Hisense went for a broader approach. It weathered a TV pricing war in China that devastated other manufacturers by adhering to a “High Technology, High Quality, High Level Service and International Brand" motto. At CES 2013, it unveiled the XT880, an Ultra Hi-Def TV capable of displaying at 2160p. On the appliance front, Hisense is releasing a smart fridge in China that may make its way to the US, and seems to be focusing on "smart" home appliances that run on Android and communicate with one another. They're already selling dehumidifiers online and, on the official Hisense website, they're actively soliciting US distributors.
Obstacles to Entry
Back in the 1960's, Japanese products were considered cheap and undesirable. In the '80s, consumers derided Korean-made goods. At present, the tag "Made in China" can draw suspicion. There's also a fair amount of contention in Sino-US trade relations, and hardly an election goes by without someone making a political statement regarding products imported from China.
Both Haier and Hisense also have complex ties with their own government, which currently owns significant shares in each company although both have subsidiaries that are publicly traded. According to Forbes, the state owns 46.5 percent of Haier's appliance arm and 57 percent of its electronics firms.
The biggest obstacle to expansion, however, is an already-crowded marketplace. When LG and Samsung first started selling major appliances in the US, domestic manufacturers dominated. Hisense and Haier, on the other hand, will have to compete against similar makers from not only the US, but Korea, Germany, Sweden, Italy, Slovenia and Turkey. If the Chinese products don't immediately stand out, they may never gain traction.
A Hazy Prediction
From the size of their booths at this year's CES, it seems certain that Haier and Hisense are making a play for the US market. As far as appliances are concerned, Haier's focus appears to be on more economical models as well as niche appliances: at CES, they showed off a low-priced, high efficiency top loading washer and one of the few combination washer/dryers sold in the US. Hisense, on the other hand, seems to be selling a lifestyle alongside its products. The sparkling, Android-powered smart fridge in its CES booth was evidence of that.
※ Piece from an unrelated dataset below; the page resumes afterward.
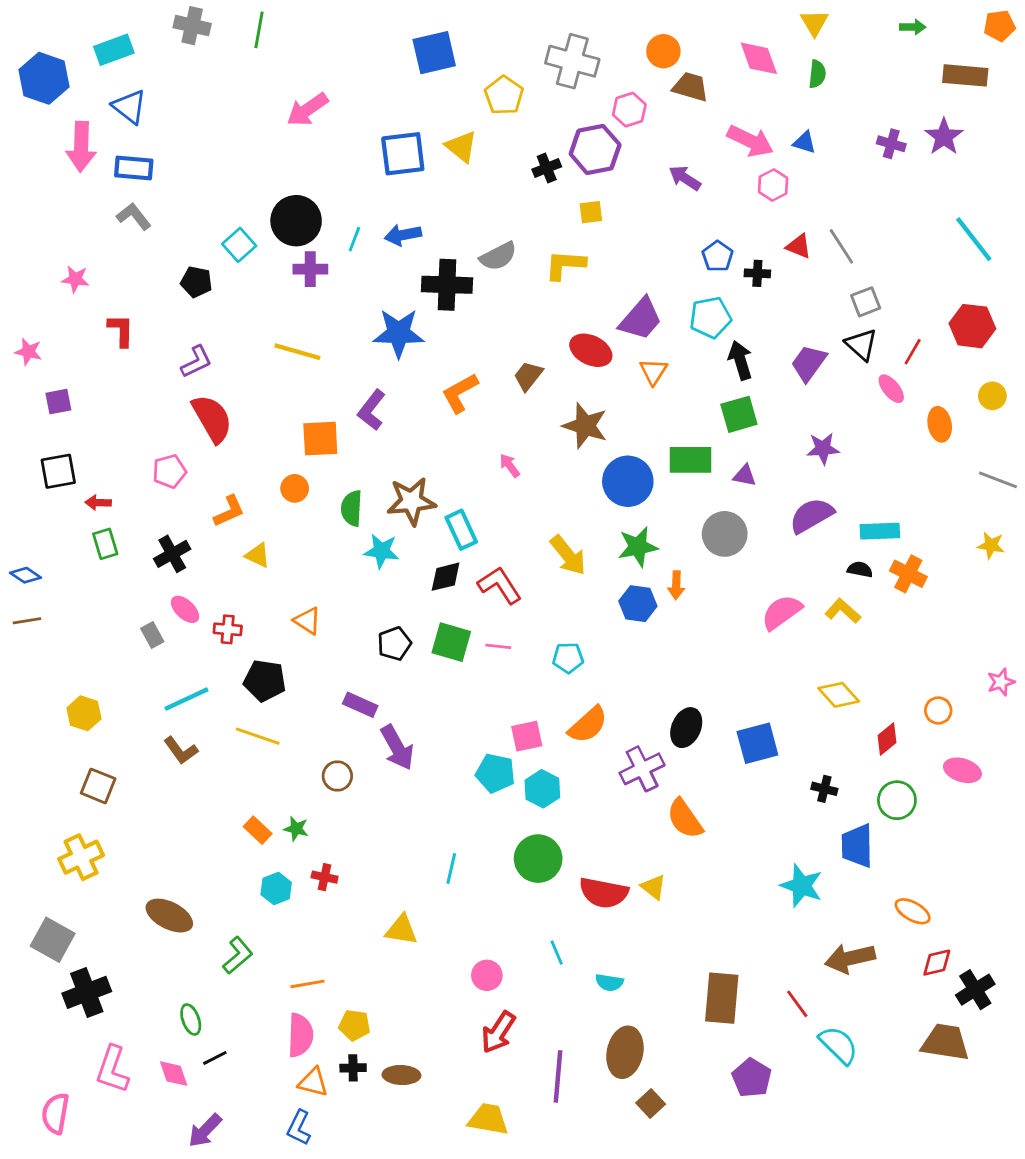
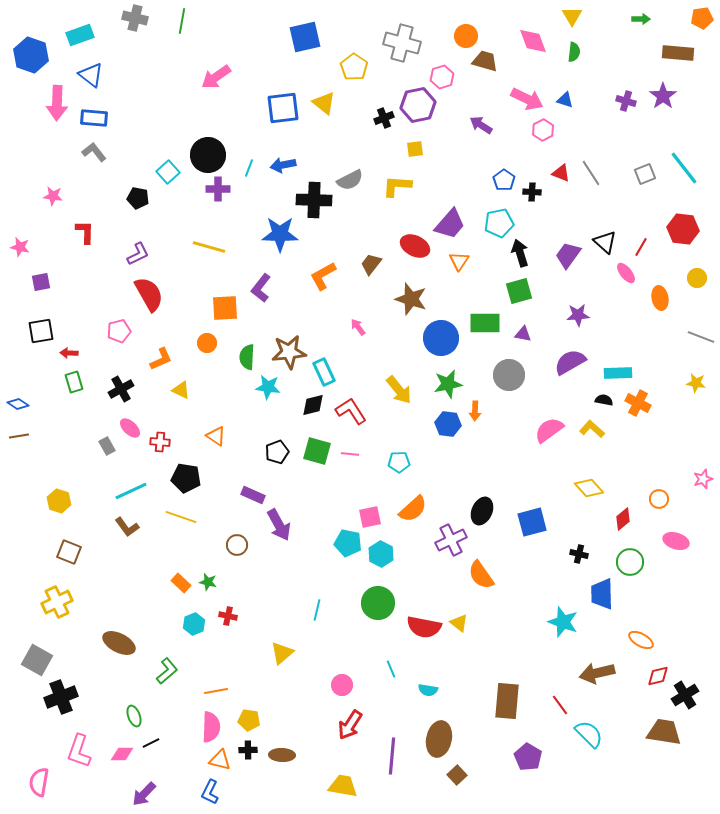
gray square: (866, 302) -> (645, 174), moved
yellow triangle: (401, 930) -> (282, 653), turned -50
pink diamond: (174, 1074) -> (122, 754), turned -70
Looking at the history of how long it took the Korean appliance manufacturers to grow their US sales, it'll probably take close to a decade for Haier or Hisense to be fighting for space alongside Whirlpool and GE at your local appliance retailer. Competition in every category that these companies occupy is stiff. However, like with LG and Samsung, electronic sales may grow and help build brand recognition for appliances.
However, Haier and Hisense may fall out of favor. Their executives could be replaced, or they could make enough money domestically that the US market becomes less of a priority. At this point, it's too early to tell. As far as appliances are concerned, Haier and Hisense are just dipping their toes into the market. The best way to see if they take the plunge is to just wait.